3. São benfeitorias necessárias as que têm por fim evitar a perda, destruição ou deterioração da coisa; úteis as que, não sendo indispensáveis para a sua conservação, lhe aumentam, todavia, o valor; voluptuárias as que, não sendo indispensáveis para a sua conservação nem lhe aumentando o valor, servem apenas para recreio do benfeitorizante”.

Consoante o benefício efetivamente obtido, as benfeitorias consideram-se necessárias, úteis ou voluptuárias (art.º 216.º/2 e 3). São necessárias as que evitam o detrimento da coisa; úteis as que aumentam a potencialidade de gozo desta.

No caso em apreço, podem considerar-se as benfeitorias como úteis, pois aumentam o nível de aptidão funcional da coisa e, em consequência, aumentam o seu valor.
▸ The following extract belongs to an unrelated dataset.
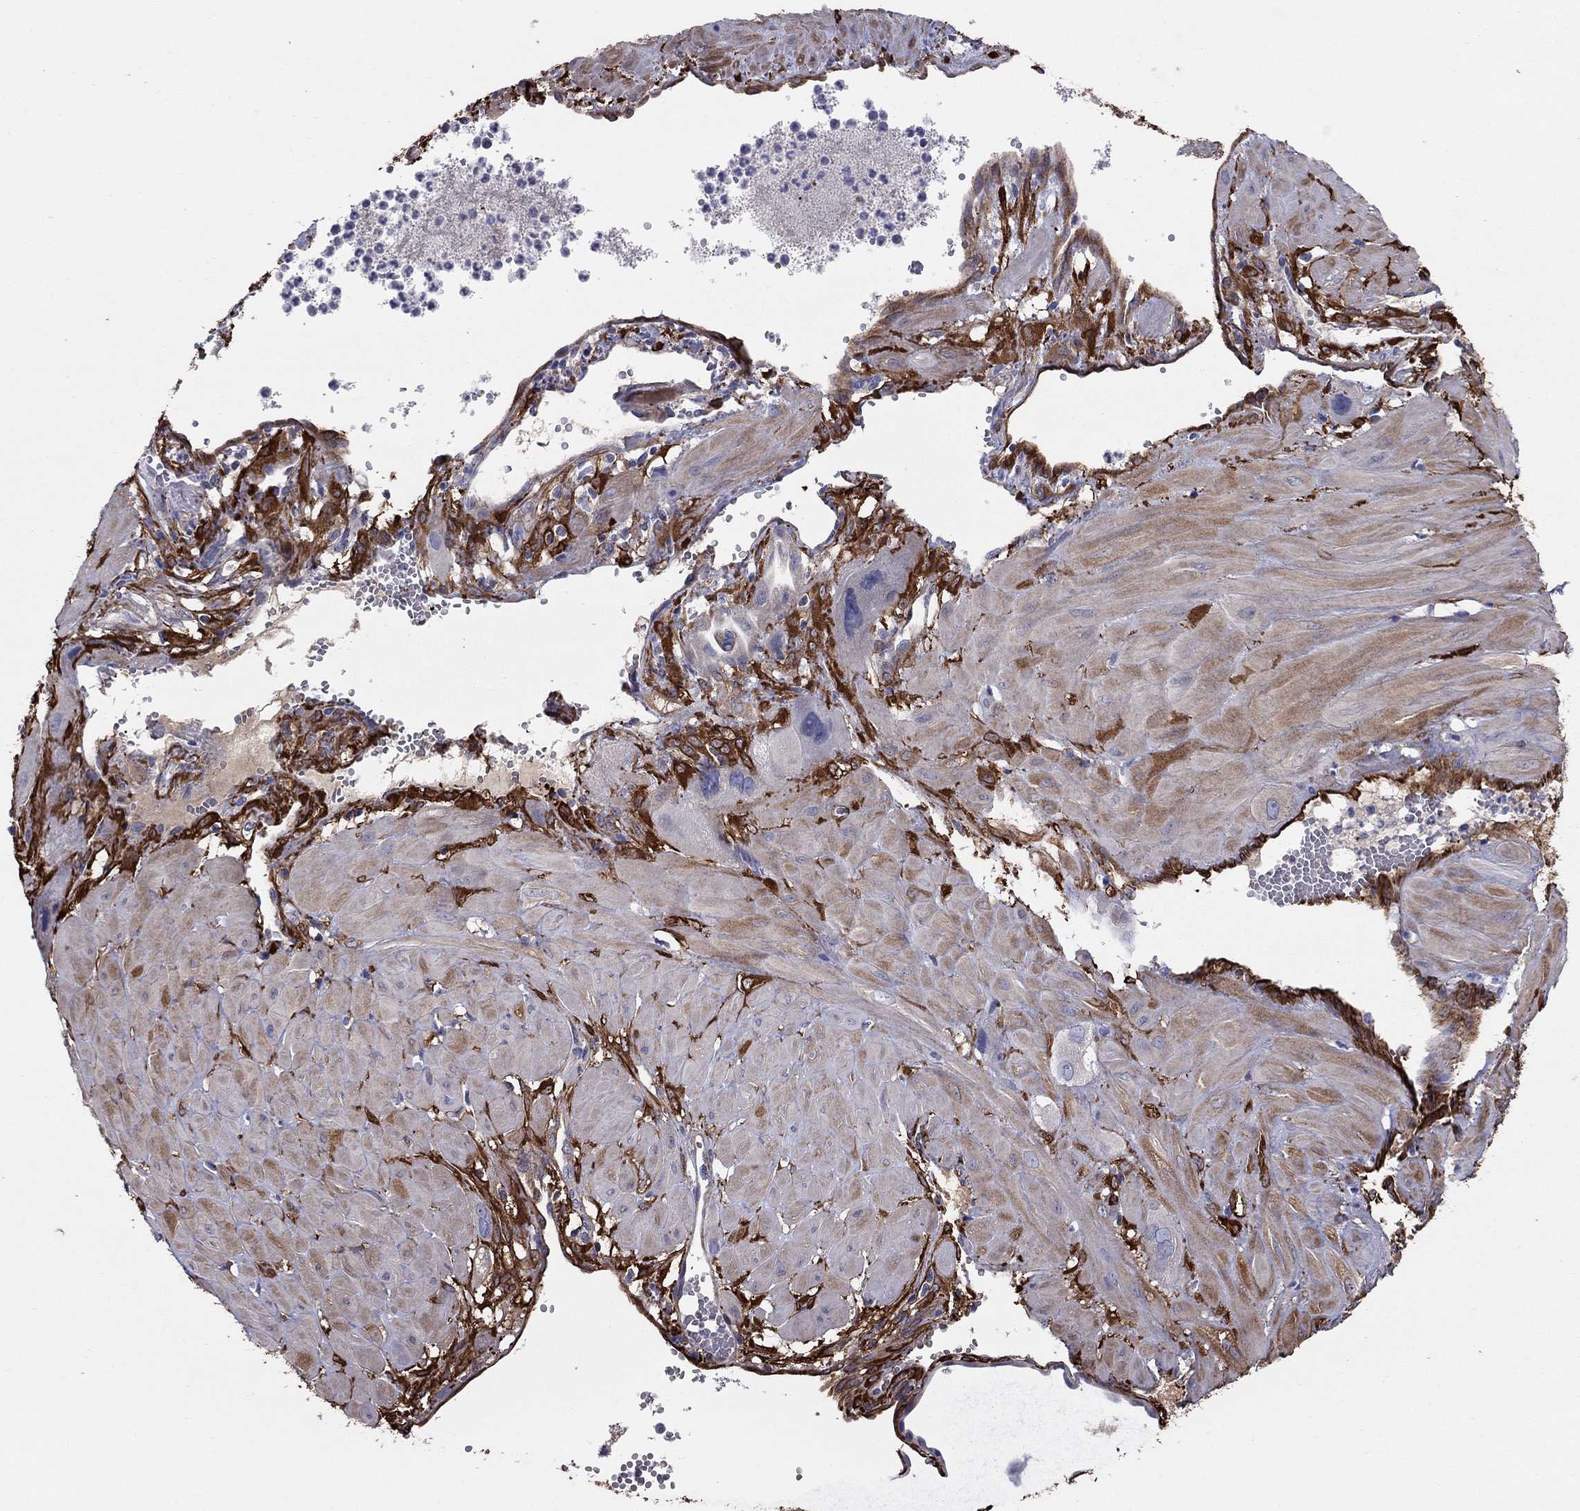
{"staining": {"intensity": "negative", "quantity": "none", "location": "none"}, "tissue": "cervical cancer", "cell_type": "Tumor cells", "image_type": "cancer", "snomed": [{"axis": "morphology", "description": "Squamous cell carcinoma, NOS"}, {"axis": "topography", "description": "Cervix"}], "caption": "Cervical cancer (squamous cell carcinoma) stained for a protein using IHC shows no staining tumor cells.", "gene": "EMP2", "patient": {"sex": "female", "age": 34}}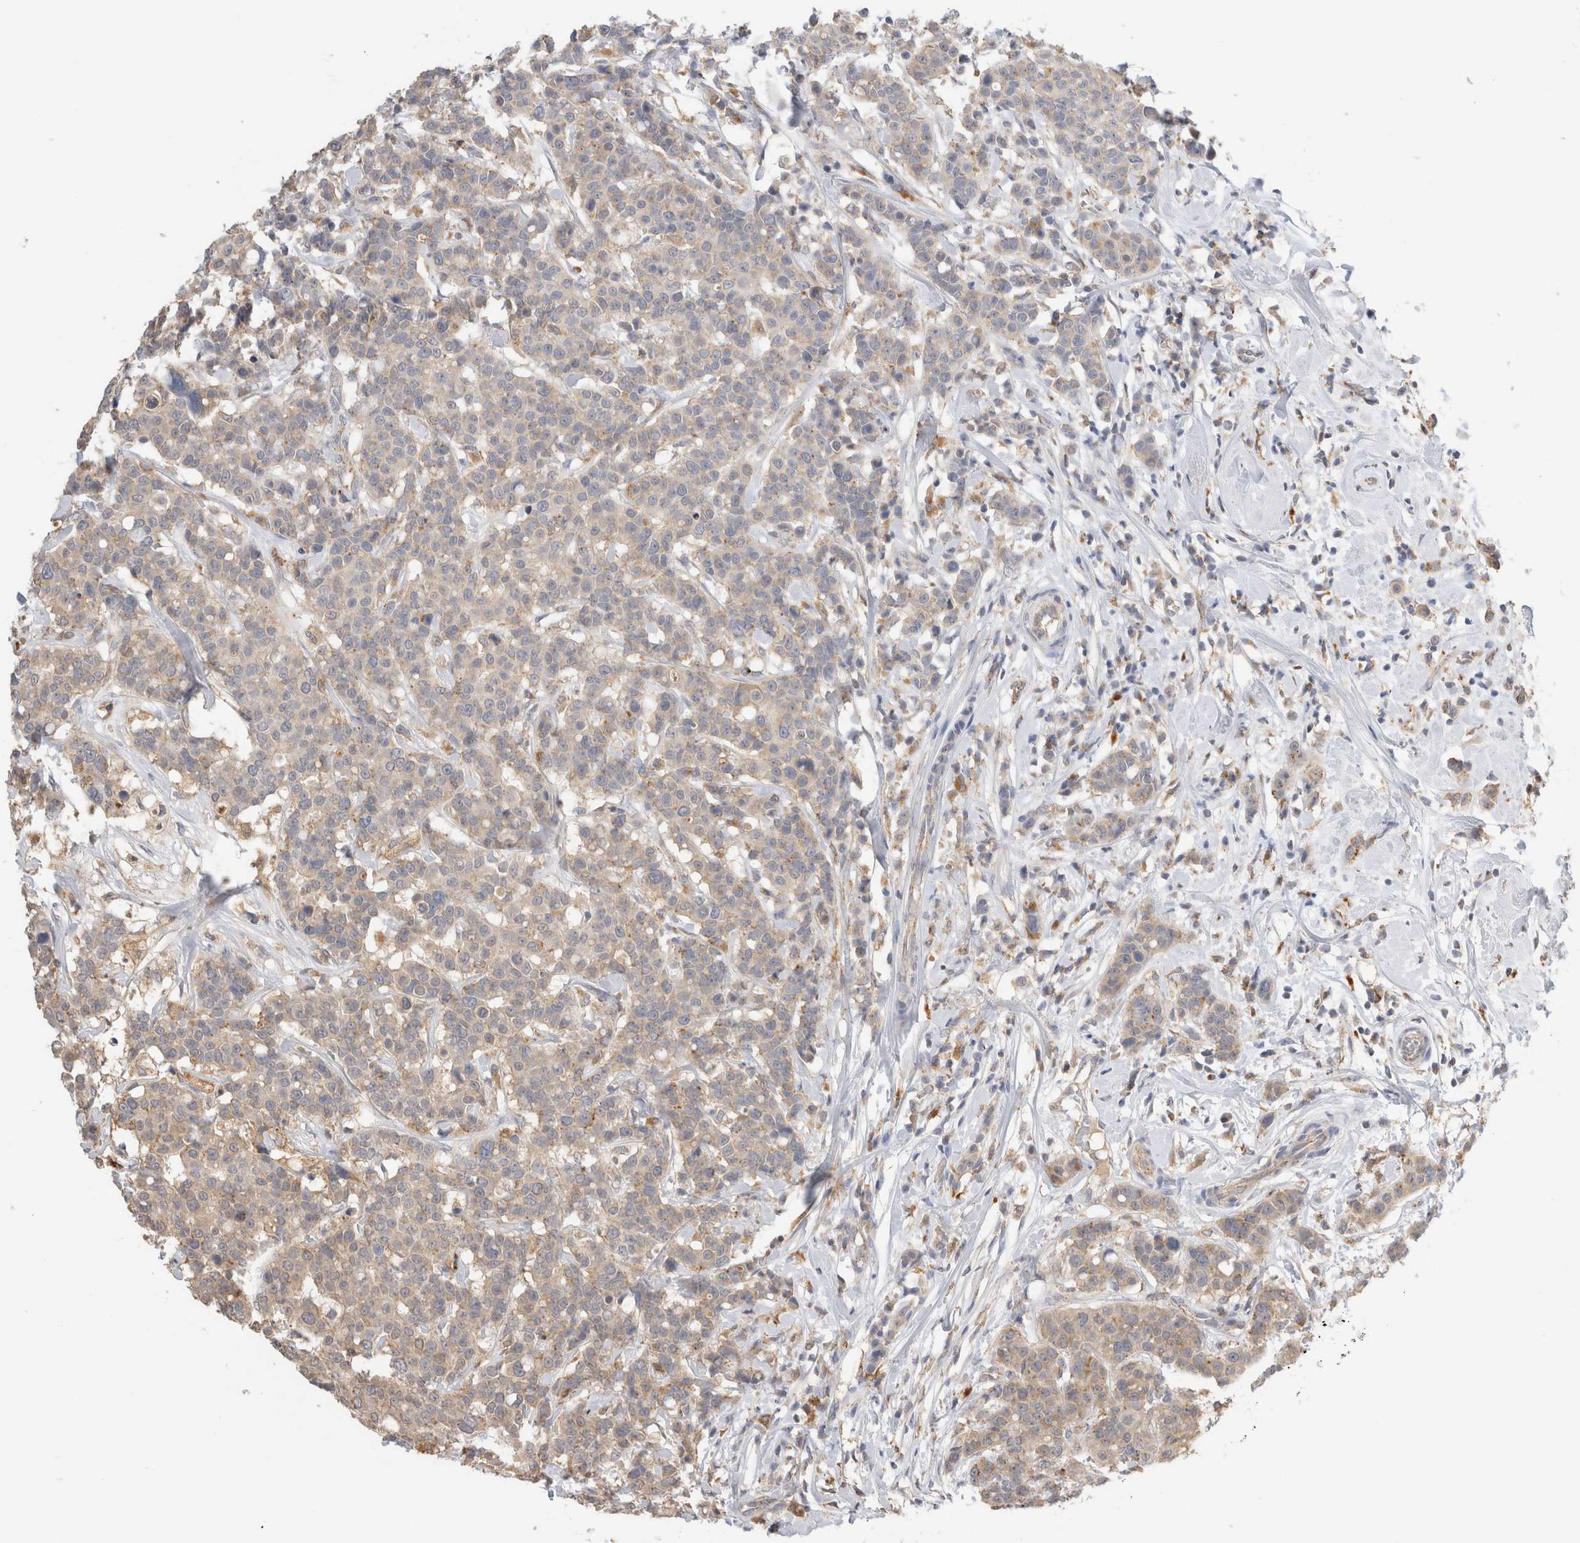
{"staining": {"intensity": "weak", "quantity": "25%-75%", "location": "cytoplasmic/membranous"}, "tissue": "breast cancer", "cell_type": "Tumor cells", "image_type": "cancer", "snomed": [{"axis": "morphology", "description": "Duct carcinoma"}, {"axis": "topography", "description": "Breast"}], "caption": "This is a histology image of immunohistochemistry (IHC) staining of infiltrating ductal carcinoma (breast), which shows weak positivity in the cytoplasmic/membranous of tumor cells.", "gene": "GNS", "patient": {"sex": "female", "age": 27}}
“A qualificação que se atribua às benfeitorias realizadas tem como consequência a determinação do correspondente modo de compensação: indemnização diretamente fundada no art.1273º, n.1, 1ª parte (benfeitorias necessárias) ou direito de levantamento das benfeitorias sem detrimento da coisa (benfeitorias úteis), o qual é legalmente convolado em direito indemnizatório, segundo as regras do enriquecimento sem causa, quando o levantamento cause detrimento da coisa (art.1273º, n.2)”.

Sucede, porém, que o R. não só não provou que tivesse efetuado as obras que alega e os valores despendidos 24.525,00€, como também não provou que as alegadas benfeitorias não aumentaram o valor do imóvel.

Com efeito, efetuada a perícia, concluíram os Sr.s peritos ( relatório de peritagem de fls. 99 e ss) o edificado no terreno se trata de “ (…) um conjunto de construções bastante degradadas, de execução precária e que poderão ser consideradas de risco para a saúde pública, não sé pela sua natureza como pelo seu mau estado de conservação”.

Na resposta ao n.º 20 – fls. 110 do relatório pericial- na qual se perguntava se as obras permitiram melhorar e conservar o prédio foram os Sr.s peritos unânimes na resposta de que “ “(…) não concluem que as obras conservem e melhorem o prédio, tendo em conta que “tais obras” se encontram em deficiente estado de conservação (…).”

Outrossim, não se tendo provado que o A. tenha tido conhecimento ou consentido, expressamente, na realização das obras levadas a efeito pelo R., sempre seria equiparado ao possuidor de má fé – art. 1046.º do CC, ao que acresce que “Dependendo o direito de indemnização, por benfeitorias úteis, da demonstração, pelo locatário, que do levantamento das benfeitorias resulta detrimento para o locado e da oposição ao seu levantamento, por parte do dono da coisa, com fundamento em detrimento da mesma, não tendo sido formulado este pedido de levantamento, carece de base legal o pretenso direito de indemnização deduzido pelo locatário”. (Ac. RC de 23/1/2007 in www.dgsi.pt).

Assim, pelas razões supra expostas, entendemos não existir no caso em apreço direito a qualquer indemnização.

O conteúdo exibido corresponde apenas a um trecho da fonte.